Your output is the line containing "Finally we can" plus all lines after it to the end of the records, reproduced exactly, with nothing else.
::::
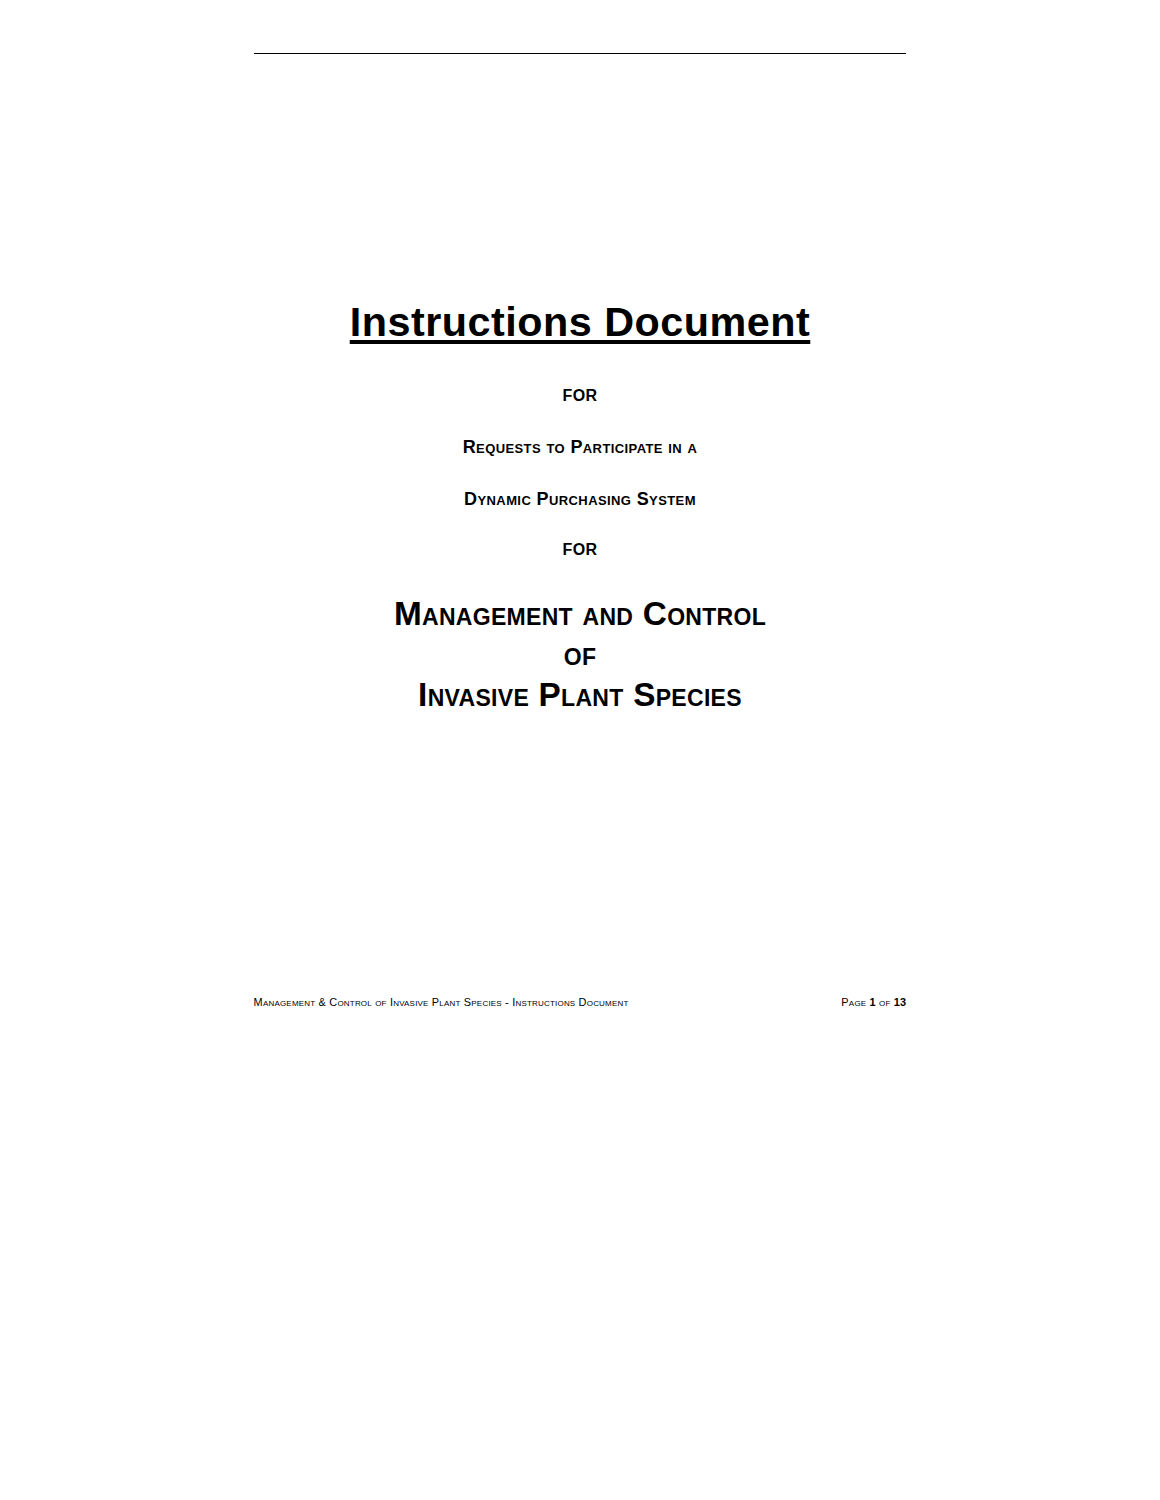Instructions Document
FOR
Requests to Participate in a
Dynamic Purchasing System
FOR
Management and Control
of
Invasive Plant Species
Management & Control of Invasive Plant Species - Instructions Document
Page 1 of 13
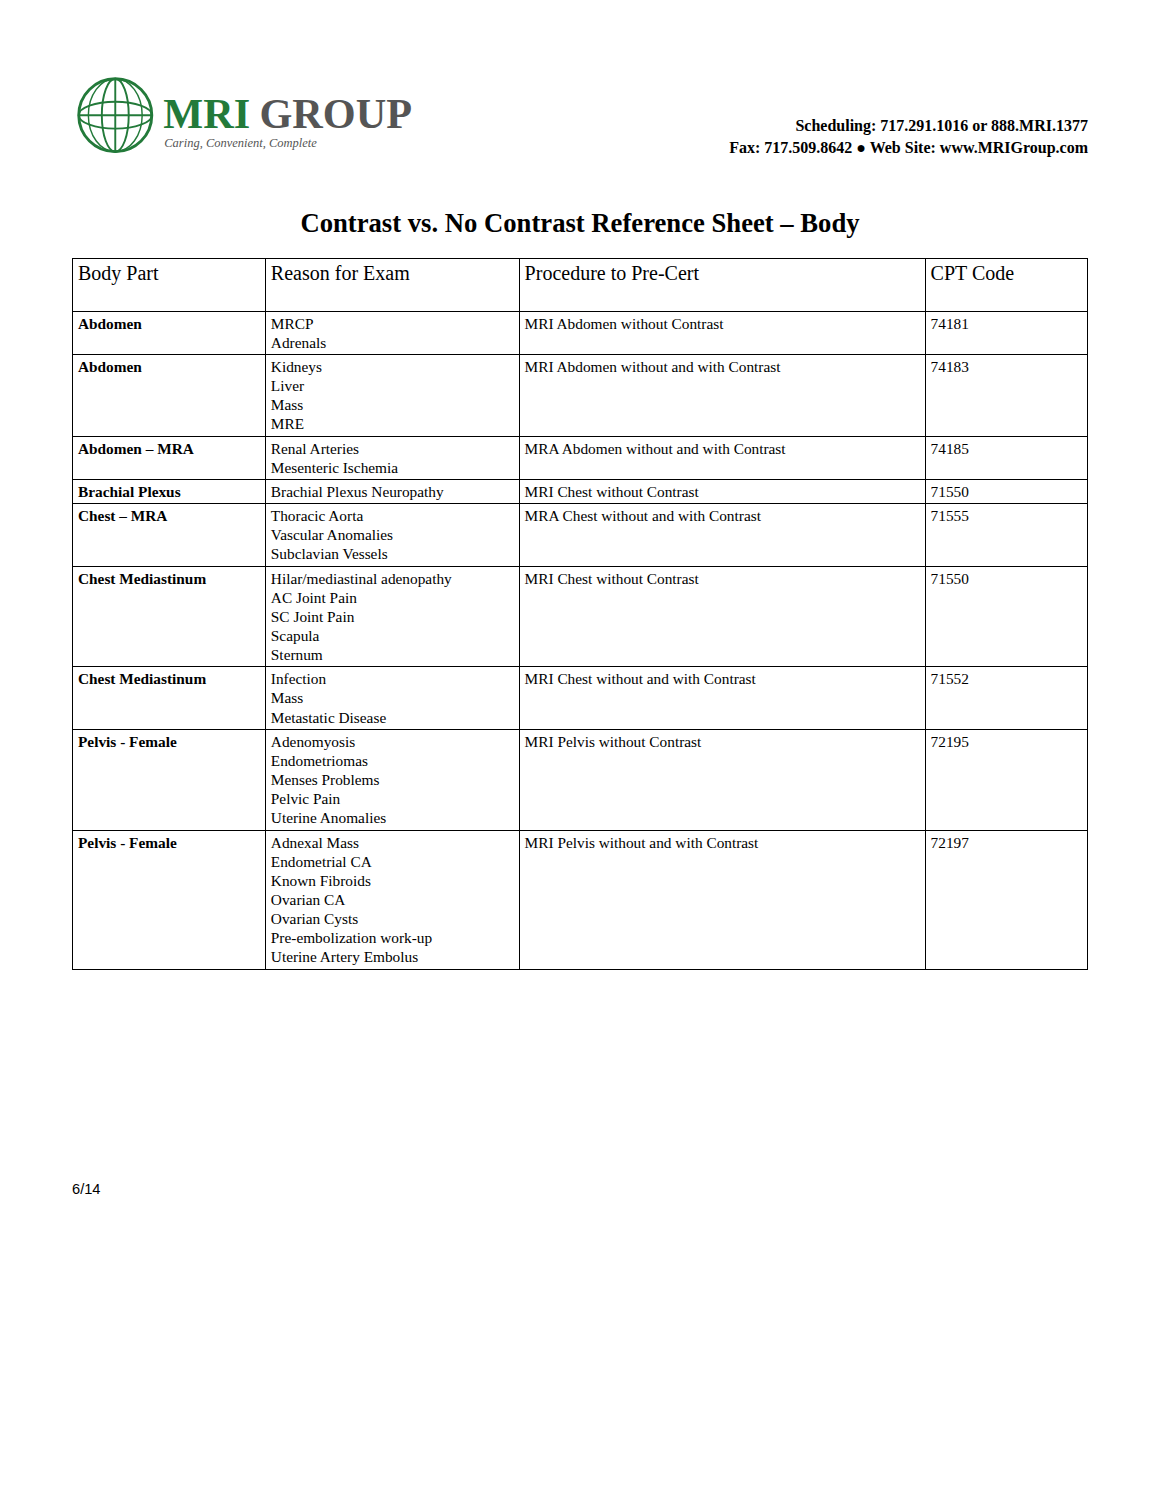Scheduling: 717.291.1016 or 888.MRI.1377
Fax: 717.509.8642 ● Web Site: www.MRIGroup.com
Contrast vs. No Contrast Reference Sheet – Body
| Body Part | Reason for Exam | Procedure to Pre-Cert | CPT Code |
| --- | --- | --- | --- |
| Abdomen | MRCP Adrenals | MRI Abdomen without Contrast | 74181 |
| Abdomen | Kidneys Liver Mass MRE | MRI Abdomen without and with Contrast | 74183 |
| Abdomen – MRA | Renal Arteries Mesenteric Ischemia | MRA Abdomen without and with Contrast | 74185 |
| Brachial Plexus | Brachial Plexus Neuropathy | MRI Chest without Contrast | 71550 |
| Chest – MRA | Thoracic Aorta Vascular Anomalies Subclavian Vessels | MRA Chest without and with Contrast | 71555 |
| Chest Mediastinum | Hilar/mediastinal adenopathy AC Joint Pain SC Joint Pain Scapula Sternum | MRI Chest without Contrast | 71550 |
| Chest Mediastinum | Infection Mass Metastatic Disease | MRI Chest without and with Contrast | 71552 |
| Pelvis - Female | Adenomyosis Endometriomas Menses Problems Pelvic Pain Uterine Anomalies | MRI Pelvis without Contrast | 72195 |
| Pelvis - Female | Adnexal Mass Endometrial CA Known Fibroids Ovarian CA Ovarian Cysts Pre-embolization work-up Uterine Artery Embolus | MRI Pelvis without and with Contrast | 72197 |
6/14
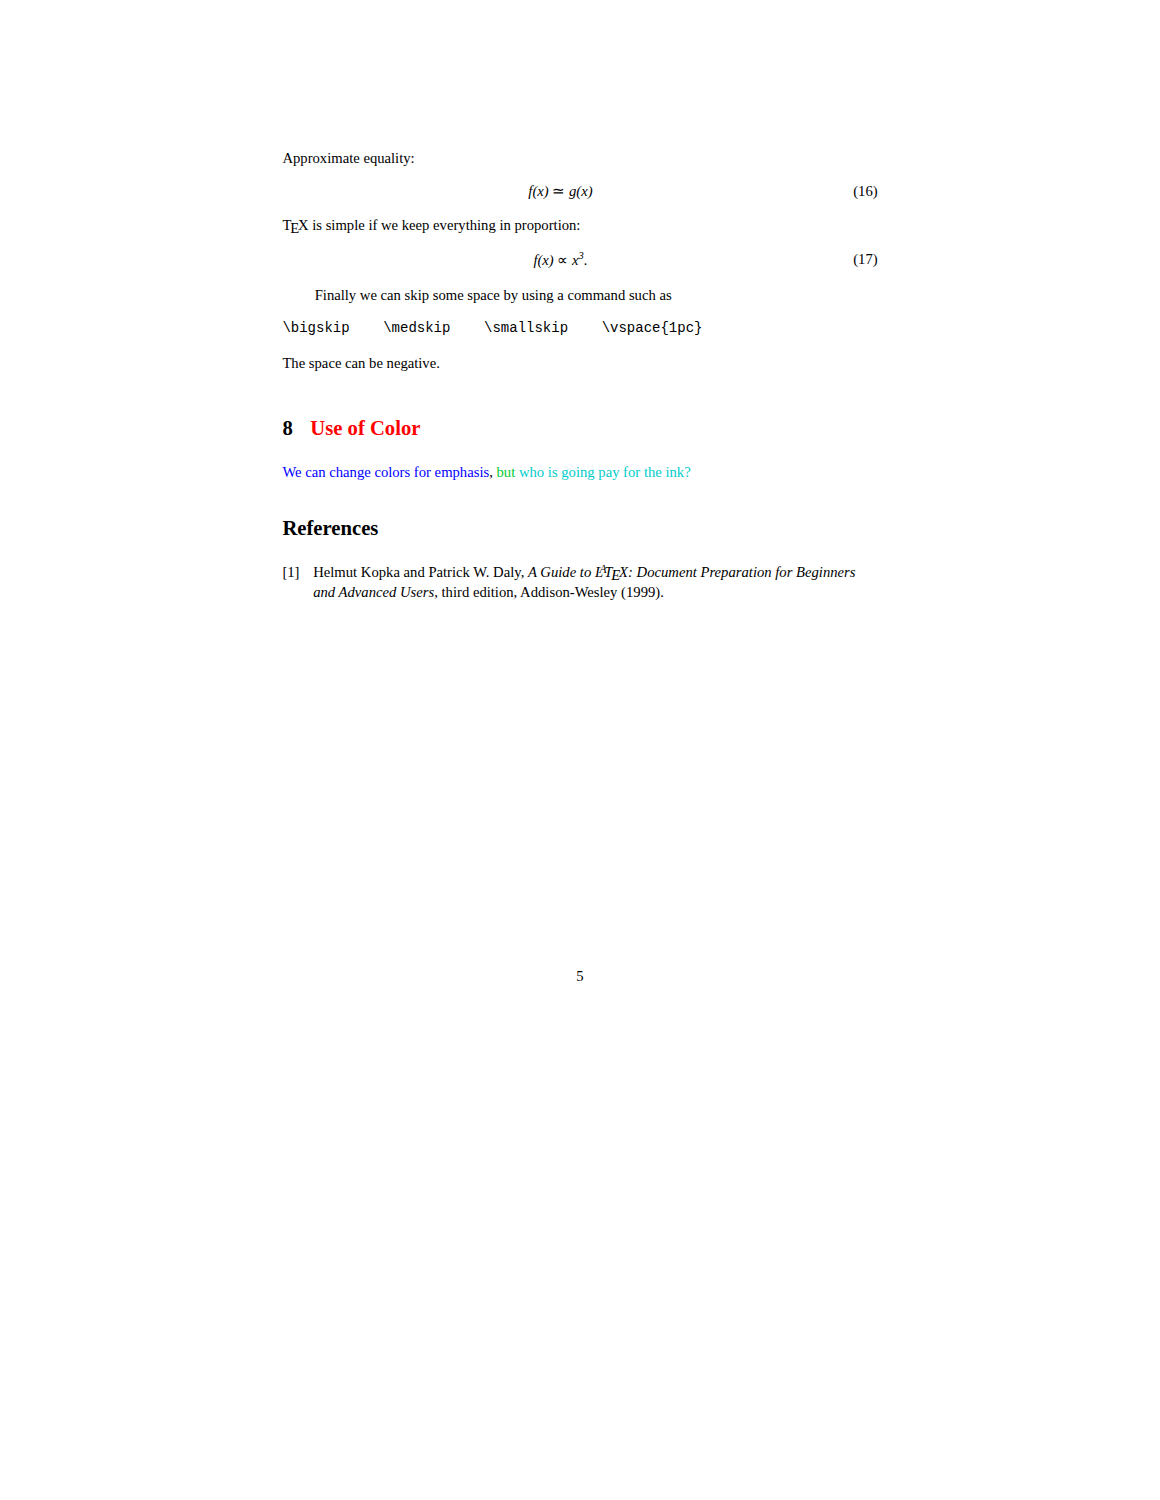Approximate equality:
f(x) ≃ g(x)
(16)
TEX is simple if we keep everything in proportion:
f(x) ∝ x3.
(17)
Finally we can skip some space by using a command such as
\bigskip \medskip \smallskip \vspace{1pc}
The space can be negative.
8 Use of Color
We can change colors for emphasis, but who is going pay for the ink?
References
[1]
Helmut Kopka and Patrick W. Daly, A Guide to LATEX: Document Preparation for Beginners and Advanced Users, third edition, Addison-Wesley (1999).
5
::::
ANSWER SECTION:
Finally we can skip some space by using a command such as
\bigskip \medskip \smallskip \vspace{1pc}
The space can be negative.
8 Use of Color
We can change colors for emphasis, but who is going pay for the ink?
References
[1]
Helmut Kopka and Patrick W. Daly, A Guide to LATEX: Document Preparation for Beginners and Advanced Users, third edition, Addison-Wesley (1999).
5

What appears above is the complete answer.